_RECORD EXTRACTS_

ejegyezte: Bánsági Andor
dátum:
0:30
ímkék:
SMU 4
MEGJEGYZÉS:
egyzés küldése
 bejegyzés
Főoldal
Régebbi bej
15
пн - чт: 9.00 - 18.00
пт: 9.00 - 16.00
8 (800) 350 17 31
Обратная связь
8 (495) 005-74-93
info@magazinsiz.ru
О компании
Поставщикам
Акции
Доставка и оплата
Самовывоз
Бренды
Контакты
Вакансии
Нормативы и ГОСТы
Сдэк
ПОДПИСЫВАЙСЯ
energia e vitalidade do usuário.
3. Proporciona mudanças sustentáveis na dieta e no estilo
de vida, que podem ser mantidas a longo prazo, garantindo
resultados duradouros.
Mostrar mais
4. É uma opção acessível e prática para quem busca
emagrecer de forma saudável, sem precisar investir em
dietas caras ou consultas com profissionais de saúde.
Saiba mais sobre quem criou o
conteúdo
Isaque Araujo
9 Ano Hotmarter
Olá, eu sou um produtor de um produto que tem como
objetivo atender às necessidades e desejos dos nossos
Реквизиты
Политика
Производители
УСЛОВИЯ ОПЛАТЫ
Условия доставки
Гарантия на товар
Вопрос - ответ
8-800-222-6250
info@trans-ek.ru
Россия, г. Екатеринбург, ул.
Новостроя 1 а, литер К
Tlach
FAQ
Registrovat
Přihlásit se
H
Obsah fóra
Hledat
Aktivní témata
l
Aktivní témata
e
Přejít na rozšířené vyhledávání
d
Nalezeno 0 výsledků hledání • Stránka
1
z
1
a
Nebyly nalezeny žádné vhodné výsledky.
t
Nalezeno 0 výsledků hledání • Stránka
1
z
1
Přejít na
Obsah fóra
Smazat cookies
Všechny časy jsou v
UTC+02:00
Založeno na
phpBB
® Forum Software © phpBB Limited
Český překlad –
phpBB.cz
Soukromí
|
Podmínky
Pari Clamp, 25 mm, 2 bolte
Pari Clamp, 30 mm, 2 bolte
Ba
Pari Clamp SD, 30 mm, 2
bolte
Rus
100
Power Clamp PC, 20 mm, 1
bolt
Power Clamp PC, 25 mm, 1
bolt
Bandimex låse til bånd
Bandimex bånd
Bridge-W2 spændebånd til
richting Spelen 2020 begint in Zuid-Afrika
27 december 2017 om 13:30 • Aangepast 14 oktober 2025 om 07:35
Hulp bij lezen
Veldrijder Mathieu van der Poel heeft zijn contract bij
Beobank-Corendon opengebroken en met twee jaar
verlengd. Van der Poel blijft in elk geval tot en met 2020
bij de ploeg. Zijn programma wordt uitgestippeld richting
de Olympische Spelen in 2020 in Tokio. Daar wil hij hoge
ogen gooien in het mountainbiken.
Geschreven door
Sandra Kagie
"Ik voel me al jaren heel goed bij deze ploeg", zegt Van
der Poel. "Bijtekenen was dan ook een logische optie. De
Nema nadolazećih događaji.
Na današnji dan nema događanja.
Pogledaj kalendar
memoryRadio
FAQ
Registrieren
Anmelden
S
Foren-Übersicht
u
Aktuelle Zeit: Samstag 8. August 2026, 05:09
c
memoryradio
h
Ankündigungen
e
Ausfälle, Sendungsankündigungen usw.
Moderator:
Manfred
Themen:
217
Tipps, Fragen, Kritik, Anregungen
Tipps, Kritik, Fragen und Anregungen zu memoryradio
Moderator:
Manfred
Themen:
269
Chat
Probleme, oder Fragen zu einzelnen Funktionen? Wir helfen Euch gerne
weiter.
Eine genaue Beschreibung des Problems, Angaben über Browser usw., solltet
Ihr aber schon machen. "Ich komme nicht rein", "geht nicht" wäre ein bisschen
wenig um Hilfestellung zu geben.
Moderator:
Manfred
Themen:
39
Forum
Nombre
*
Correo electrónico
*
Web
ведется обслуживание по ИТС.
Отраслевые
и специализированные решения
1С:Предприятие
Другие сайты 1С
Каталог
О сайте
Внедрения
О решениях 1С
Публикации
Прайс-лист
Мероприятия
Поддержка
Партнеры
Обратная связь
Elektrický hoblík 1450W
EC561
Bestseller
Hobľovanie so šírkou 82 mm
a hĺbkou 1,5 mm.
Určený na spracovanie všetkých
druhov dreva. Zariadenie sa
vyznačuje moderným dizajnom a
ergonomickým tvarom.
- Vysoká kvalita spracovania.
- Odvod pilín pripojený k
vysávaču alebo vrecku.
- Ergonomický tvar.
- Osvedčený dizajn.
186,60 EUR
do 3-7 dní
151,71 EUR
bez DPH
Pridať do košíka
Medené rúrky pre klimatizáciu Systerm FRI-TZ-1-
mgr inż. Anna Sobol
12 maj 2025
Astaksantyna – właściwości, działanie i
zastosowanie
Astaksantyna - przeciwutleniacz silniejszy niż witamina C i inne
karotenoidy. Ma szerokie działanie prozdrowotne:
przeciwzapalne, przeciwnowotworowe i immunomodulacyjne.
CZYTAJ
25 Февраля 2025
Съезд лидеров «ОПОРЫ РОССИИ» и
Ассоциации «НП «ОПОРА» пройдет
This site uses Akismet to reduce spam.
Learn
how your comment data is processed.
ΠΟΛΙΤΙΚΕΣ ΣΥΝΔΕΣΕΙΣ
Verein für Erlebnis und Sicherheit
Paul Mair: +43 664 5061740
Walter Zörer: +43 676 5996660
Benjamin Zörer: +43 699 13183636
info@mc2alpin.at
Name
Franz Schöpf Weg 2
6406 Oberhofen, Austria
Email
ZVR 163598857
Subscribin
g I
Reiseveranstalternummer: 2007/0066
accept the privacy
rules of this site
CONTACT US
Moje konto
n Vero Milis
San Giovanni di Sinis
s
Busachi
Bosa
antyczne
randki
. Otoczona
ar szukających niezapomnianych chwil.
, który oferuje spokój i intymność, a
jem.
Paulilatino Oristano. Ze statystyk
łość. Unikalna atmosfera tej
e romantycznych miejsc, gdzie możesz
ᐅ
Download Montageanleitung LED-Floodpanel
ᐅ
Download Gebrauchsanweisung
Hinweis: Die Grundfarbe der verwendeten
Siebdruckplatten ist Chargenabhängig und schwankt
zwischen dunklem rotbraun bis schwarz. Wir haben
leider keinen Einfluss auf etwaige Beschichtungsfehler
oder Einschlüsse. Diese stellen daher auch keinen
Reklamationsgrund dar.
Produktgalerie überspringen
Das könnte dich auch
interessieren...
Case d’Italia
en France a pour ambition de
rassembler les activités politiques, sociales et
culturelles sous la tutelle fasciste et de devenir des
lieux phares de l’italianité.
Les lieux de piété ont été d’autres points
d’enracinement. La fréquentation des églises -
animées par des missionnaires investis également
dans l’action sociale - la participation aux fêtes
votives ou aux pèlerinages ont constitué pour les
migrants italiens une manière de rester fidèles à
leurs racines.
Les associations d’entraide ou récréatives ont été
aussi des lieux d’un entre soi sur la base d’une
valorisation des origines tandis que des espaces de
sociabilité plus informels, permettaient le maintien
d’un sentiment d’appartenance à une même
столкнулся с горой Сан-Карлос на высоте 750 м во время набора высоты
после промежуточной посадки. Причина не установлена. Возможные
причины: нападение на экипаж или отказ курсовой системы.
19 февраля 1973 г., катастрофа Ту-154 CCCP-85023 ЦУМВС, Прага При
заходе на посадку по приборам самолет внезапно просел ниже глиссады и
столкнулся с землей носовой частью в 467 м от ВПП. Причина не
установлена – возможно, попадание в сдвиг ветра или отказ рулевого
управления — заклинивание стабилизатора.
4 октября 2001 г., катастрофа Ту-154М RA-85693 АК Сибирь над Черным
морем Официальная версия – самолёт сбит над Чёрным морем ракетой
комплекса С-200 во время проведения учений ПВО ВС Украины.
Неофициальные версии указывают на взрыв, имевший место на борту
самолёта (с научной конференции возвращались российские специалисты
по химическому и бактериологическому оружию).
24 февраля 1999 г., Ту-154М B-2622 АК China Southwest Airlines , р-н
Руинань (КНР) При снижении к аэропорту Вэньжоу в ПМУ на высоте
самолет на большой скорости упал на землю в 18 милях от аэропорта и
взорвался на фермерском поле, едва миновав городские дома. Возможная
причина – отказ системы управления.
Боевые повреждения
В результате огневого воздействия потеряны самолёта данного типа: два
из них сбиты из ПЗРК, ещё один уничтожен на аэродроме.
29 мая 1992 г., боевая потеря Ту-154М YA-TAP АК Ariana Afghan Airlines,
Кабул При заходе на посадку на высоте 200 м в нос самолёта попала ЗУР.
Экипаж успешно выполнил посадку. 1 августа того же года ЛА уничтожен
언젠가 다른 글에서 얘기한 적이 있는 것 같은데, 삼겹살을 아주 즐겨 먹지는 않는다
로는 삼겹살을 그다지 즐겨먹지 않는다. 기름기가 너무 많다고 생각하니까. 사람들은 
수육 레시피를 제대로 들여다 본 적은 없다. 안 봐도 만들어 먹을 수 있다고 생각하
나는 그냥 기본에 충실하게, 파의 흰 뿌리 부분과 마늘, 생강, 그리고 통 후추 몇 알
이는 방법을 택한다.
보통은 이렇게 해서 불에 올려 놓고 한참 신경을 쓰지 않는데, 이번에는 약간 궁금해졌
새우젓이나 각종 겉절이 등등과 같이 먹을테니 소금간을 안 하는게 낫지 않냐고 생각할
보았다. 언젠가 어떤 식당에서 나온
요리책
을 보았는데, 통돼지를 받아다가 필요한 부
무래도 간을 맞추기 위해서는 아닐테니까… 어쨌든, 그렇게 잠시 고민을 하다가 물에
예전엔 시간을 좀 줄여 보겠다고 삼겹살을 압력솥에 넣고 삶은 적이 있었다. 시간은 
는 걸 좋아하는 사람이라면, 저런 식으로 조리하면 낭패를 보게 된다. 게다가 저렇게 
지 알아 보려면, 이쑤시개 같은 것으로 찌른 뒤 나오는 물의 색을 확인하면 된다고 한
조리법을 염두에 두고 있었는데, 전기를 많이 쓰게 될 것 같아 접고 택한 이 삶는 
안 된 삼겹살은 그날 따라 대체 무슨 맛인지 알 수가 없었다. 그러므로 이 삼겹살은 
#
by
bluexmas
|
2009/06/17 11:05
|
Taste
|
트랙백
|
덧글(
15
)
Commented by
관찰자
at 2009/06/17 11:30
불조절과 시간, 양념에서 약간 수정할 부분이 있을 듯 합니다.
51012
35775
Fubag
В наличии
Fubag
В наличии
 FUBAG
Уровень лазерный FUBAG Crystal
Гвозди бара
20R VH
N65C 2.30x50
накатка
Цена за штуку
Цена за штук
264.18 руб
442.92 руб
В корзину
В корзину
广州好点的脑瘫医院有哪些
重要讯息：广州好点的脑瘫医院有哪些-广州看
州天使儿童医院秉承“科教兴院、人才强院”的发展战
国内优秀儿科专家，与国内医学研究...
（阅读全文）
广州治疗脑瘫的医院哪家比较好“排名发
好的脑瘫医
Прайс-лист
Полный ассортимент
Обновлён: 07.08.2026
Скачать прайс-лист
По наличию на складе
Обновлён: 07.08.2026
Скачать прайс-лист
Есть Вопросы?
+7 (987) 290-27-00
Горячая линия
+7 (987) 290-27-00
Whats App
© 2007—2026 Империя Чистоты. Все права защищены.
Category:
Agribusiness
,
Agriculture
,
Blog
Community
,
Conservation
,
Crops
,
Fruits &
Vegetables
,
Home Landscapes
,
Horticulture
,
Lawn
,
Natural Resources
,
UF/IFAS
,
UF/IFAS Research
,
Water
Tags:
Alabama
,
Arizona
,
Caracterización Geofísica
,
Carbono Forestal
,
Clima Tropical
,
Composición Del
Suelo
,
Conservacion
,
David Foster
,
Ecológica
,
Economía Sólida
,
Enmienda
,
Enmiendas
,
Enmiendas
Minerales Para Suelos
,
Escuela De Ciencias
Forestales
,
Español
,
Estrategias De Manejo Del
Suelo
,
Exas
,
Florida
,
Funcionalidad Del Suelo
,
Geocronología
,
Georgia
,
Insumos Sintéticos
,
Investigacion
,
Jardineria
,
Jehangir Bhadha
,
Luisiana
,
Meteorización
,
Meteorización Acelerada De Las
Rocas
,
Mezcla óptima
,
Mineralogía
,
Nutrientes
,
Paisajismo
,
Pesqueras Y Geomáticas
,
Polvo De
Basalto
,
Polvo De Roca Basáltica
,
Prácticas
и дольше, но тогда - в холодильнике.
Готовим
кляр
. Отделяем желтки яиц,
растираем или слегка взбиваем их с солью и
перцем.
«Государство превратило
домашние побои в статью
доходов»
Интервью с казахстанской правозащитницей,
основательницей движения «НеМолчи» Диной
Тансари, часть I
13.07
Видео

_PROBLEM DETAILS_
In the entries above, the lines from the one bearing "Reklamationsgrund dar." up to and including the one bearing "animées par des" should be transcribed exactly; no other line is wanted.

_WRITTEN SOLUTION_
Reklamationsgrund dar.
Produktgalerie überspringen
Das könnte dich auch
interessieren...
Case d’Italia
en France a pour ambition de
rassembler les activités politiques, sociales et
culturelles sous la tutelle fasciste et de devenir des
lieux phares de l’italianité.
Les lieux de piété ont été d’autres points
d’enracinement. La fréquentation des églises -
animées par des missionnaires investis également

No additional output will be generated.